*** Opening Data excerpts ***
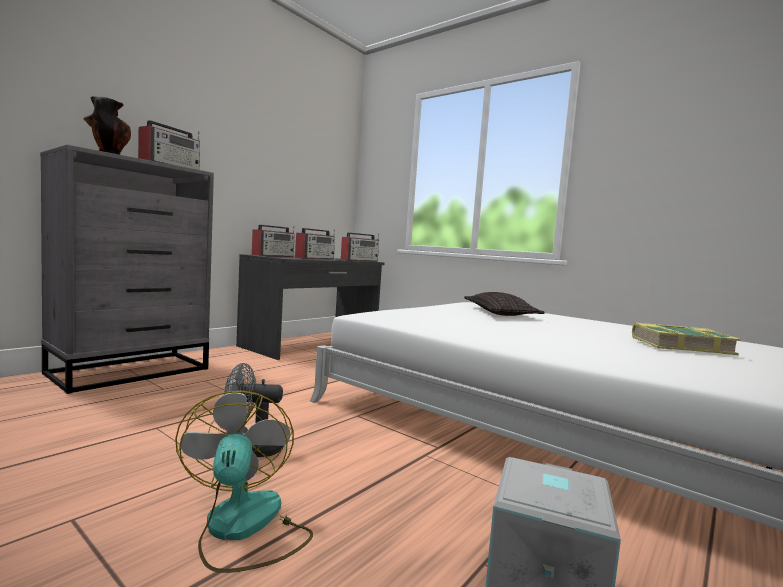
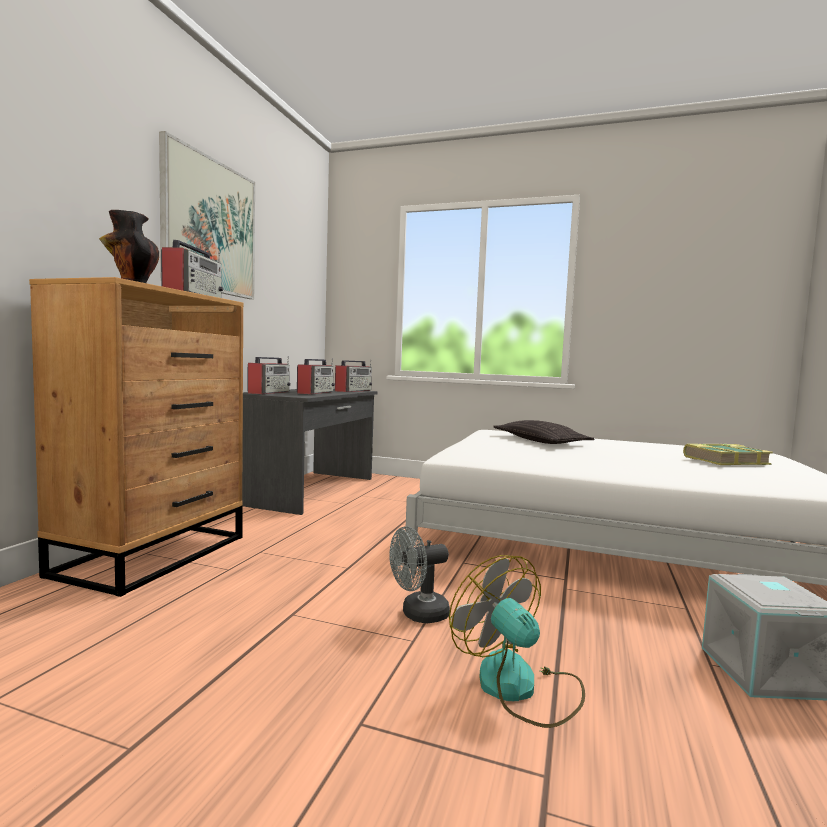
camera: 20 degrees left, 0 degrees up
grey dresser [40,145,214,394] -> brown dresser [29,277,244,597]
none -> picture [159,131,255,299]

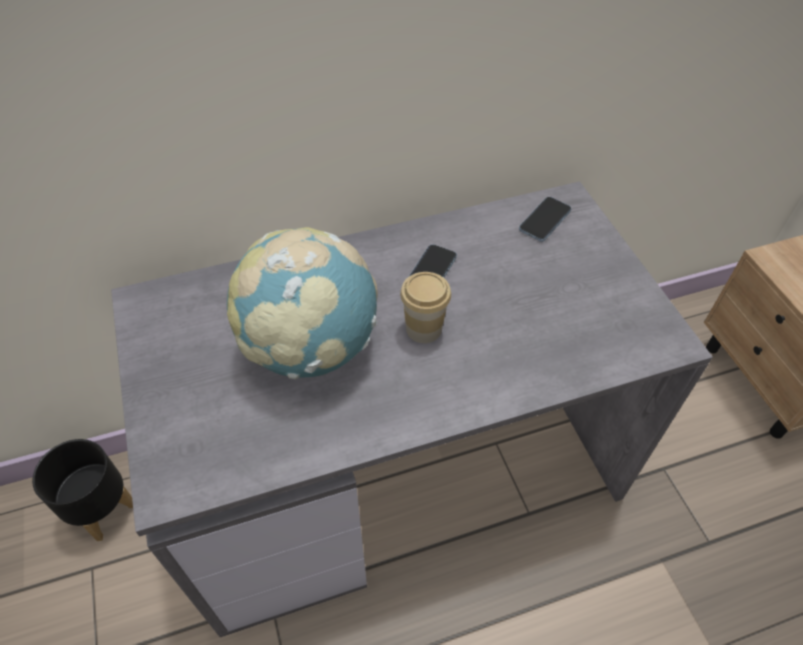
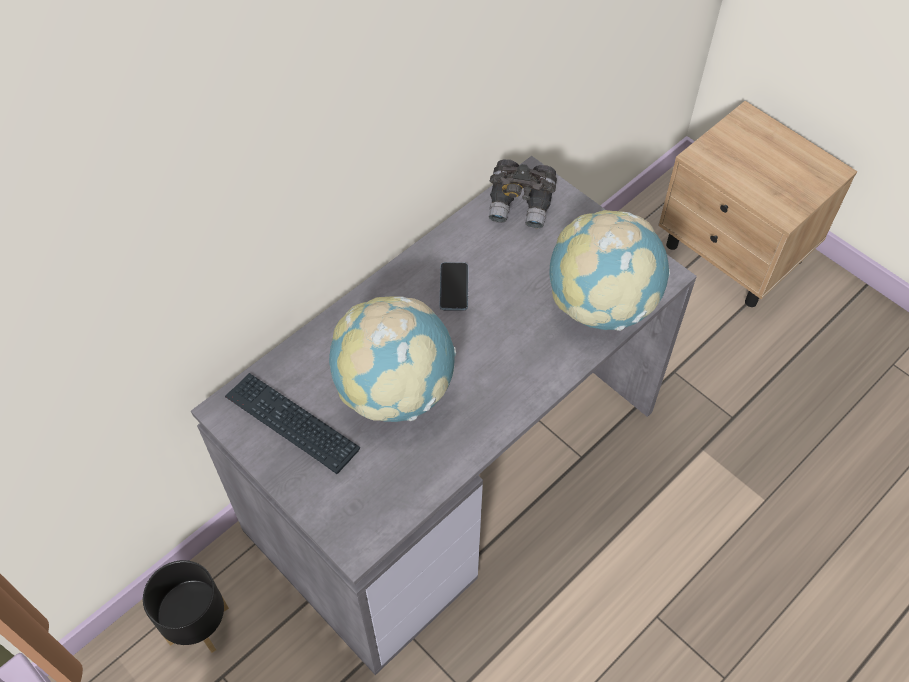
camera: 25 degrees left, 5 degrees up
cup [400,272,451,343] -> none
phone [519,197,572,242] -> grey binoculars [489,159,557,229]
none -> keyboard [225,373,360,474]
none -> globe [549,210,670,331]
*** Closing Data excerpts ***
Assigned task »
Repeat exactly the lines from the one containing "camera: 25 degrees left, 5 degrees up" to the end of the records.

Task result »
camera: 25 degrees left, 5 degrees up
cup [400,272,451,343] -> none
phone [519,197,572,242] -> grey binoculars [489,159,557,229]
none -> keyboard [225,373,360,474]
none -> globe [549,210,670,331]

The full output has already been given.